Canyourunit.com can only be used as a reference, the results are not supposed to describe the actual performance experience you can get from your hardware. Your GF9300 is not a really powerful card unfortunately, its performance should be almost equal to the minimum cards needed to play the game. Taking into account that it is a mobile version it may perform even worse.  

Try lowering the graphics' settings of CoD and see if that helps, updating our graphics drivers would be a good idea as well.


----------



## Computer_Genius (Jan 14, 2009)

Hi
Tt does looks like your video card isn't good enough to run that program....
i will leave you in mosquitos hands now=]


----------



## Lawspeer (Jan 18, 2009)

Guys I appreciate your thoughts and the suggestion,I will give that a go and see how it performs. Should have bought the PS3 version of COD and not PC version

Lawrence


----------



## Computer_Genius (Jan 14, 2009)

No worries hope we helped =]


----------



## Masta Squidge (Jul 29, 2007)

The one thing we do not know is your processor...
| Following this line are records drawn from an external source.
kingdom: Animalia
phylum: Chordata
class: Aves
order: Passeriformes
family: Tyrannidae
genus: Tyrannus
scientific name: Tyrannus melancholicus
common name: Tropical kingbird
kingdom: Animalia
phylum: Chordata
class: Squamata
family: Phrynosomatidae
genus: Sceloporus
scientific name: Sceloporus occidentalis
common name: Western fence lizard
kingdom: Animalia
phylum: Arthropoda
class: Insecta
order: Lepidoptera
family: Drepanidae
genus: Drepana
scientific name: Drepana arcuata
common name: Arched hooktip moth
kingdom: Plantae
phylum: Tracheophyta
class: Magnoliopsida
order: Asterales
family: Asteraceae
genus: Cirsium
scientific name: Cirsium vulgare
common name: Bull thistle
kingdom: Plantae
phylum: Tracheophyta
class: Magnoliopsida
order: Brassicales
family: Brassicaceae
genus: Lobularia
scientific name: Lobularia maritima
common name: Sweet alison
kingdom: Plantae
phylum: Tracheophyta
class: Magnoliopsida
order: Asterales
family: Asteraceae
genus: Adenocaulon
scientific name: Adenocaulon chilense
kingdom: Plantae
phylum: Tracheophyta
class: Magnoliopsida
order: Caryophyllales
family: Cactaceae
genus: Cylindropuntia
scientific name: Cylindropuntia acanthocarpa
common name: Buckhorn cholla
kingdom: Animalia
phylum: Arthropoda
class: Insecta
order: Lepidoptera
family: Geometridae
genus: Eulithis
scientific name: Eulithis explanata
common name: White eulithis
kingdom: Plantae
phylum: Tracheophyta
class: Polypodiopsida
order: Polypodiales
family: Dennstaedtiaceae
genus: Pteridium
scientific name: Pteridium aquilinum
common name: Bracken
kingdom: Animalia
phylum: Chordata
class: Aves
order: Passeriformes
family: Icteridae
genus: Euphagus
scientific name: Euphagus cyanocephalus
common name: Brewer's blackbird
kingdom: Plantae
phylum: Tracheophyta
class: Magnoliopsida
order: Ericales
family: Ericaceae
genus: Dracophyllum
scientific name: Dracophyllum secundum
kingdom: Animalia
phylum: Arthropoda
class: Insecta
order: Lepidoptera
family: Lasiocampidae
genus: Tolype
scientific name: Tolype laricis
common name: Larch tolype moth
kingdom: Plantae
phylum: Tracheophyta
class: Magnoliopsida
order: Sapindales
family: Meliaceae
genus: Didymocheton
That is important, because Command and conquer runs in "slow motion" on my old PC because the CPU causes a huge bottleneck. The framerates are great, averaging nearly 40 fps. But side by side running on that PC and my friends old PC at the same game speed ( -- , which is the maximum game speed above 60) his game would run twice as fast. Units would build faster, move faster and attack faster. Even though the framerate was great. Im not saying this IS the problem, but it was in my case. As said above, the gpu is a bit lacking... but that would mean the game would run very choppy. Like a slideshow.

I assume thats what he means by slow motion, because he didnt say low framerates.


----------



## Mosquito555 (Apr 25, 2007)

He uses a mobile C2D CPU, it's stated on his specs. This CPU is not bad, even when compared to today's beasts. So I guess the problem is the graphics card.


----------